## Selected text

'''

Art & Design Magazine

Ventipop #229 :: A Glimmer, The Study of Dreams & Windex Tears

By Ventipop @ventipop

THESE ARE THE MOST INTERESTING, HUMOROUS AND INSPIRING THINGS I FOUND ON THE NET THIS WEEK. IF YOU ENJOY, PLEASE SHARE WITH A FRIEND.

Laugh. Think. Feel.

You may have noticed, I removed all ads from Ventipop when I rebooted the site last month. So...the only revenue I receive is from "Buy Me A Coffee" link on the homepage and the "Become A Patron" link on the top of every page of Venti. Last week, I received a coffee and gained my 2nd Patron which is a monthly contribution. (Thanks Lisa!) I don't expect it, but it sure is appreciated and good people affirming when it happens. If you can click one of those links and give even a little, it helps offset the costs associated with the site.

"Working in a mirror factory is something I can totally see myself doing."
- Anonymous
"Charlesgate Confidential is terrific."

'''

## Information shown
'''

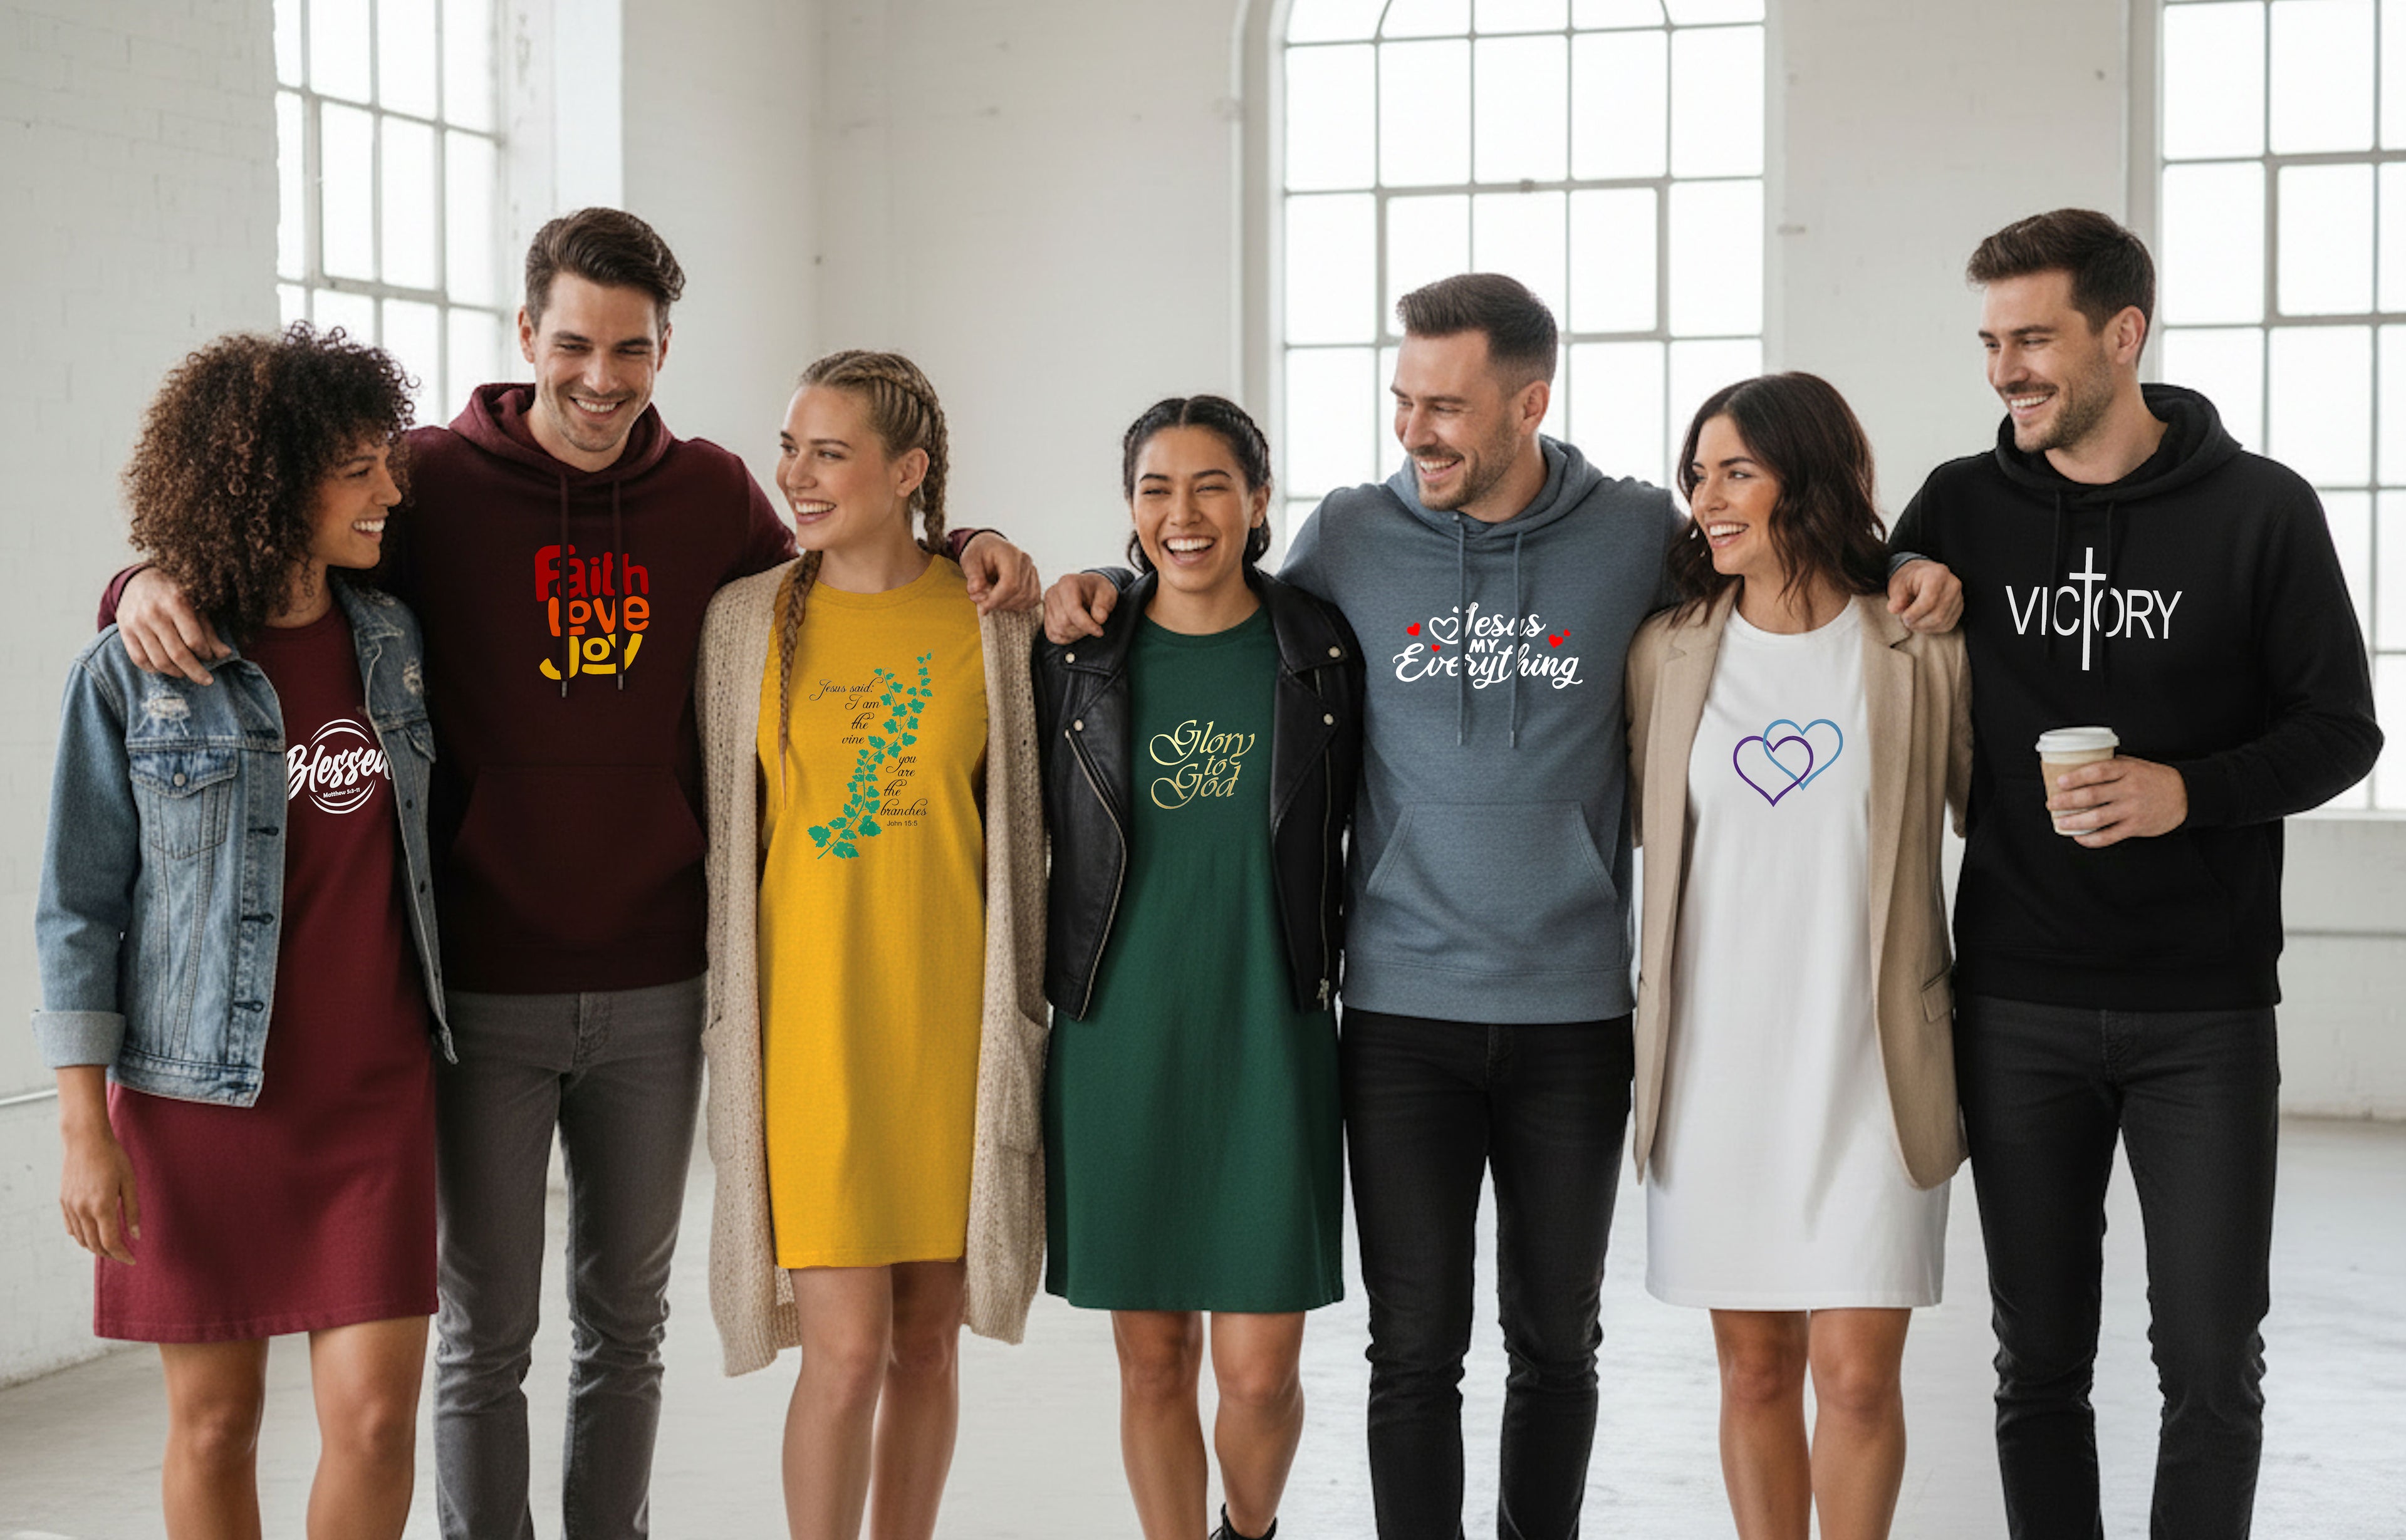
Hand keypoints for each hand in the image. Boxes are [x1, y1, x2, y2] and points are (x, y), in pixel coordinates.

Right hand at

'''

## Work item
Answer these questions about the Ventipop newsletter above:
1. What issue number does the newsletter carry?
2. Where does the "Become A Patron" link appear on the site?
3. To whom is the quotation about working in a mirror factory attributed?

## Expected answer
1. #229
2. At the top of every page of Venti.
3. Anonymous.